(Supplied data)

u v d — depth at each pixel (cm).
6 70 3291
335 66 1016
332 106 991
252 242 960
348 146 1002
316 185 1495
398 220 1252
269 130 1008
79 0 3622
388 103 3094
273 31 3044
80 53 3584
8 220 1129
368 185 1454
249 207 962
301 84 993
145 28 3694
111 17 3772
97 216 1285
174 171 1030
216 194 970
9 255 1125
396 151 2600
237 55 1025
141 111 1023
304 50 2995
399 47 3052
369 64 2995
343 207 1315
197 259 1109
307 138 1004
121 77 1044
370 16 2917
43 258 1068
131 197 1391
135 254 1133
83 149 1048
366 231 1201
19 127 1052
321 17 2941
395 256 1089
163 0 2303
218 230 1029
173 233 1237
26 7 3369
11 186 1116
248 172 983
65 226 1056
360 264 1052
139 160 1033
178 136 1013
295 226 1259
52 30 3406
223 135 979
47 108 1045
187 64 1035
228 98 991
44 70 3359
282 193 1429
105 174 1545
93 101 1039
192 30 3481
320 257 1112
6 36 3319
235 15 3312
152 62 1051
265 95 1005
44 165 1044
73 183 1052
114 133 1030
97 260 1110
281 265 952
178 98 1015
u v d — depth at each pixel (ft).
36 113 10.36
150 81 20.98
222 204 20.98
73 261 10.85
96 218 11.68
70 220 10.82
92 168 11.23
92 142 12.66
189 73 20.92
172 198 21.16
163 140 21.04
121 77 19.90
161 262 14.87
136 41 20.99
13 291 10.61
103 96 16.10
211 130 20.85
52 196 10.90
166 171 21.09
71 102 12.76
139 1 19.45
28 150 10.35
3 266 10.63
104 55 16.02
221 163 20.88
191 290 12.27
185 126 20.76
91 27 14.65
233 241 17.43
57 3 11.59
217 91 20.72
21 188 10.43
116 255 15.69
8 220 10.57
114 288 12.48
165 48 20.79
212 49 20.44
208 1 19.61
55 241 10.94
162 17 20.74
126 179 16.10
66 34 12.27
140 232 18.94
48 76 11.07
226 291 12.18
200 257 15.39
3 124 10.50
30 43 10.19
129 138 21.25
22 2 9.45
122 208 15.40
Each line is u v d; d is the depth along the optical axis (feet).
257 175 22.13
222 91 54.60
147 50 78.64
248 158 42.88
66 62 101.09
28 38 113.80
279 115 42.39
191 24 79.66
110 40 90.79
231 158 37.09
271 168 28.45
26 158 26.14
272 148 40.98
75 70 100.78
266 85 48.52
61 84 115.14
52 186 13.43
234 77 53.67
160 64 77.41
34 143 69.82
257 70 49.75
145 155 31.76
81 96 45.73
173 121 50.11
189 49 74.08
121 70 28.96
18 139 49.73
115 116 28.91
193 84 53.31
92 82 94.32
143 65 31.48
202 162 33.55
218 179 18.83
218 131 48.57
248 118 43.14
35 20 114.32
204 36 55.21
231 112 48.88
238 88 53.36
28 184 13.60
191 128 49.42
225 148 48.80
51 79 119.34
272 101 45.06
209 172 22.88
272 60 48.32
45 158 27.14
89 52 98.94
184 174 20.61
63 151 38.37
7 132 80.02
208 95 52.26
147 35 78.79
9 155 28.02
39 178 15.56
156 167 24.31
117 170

(End Supplied data)

#### Your instructions:
Determine the count of lines in the data above with the string "depth" in them, and give that count alone.

#### Solution to the exercise:
3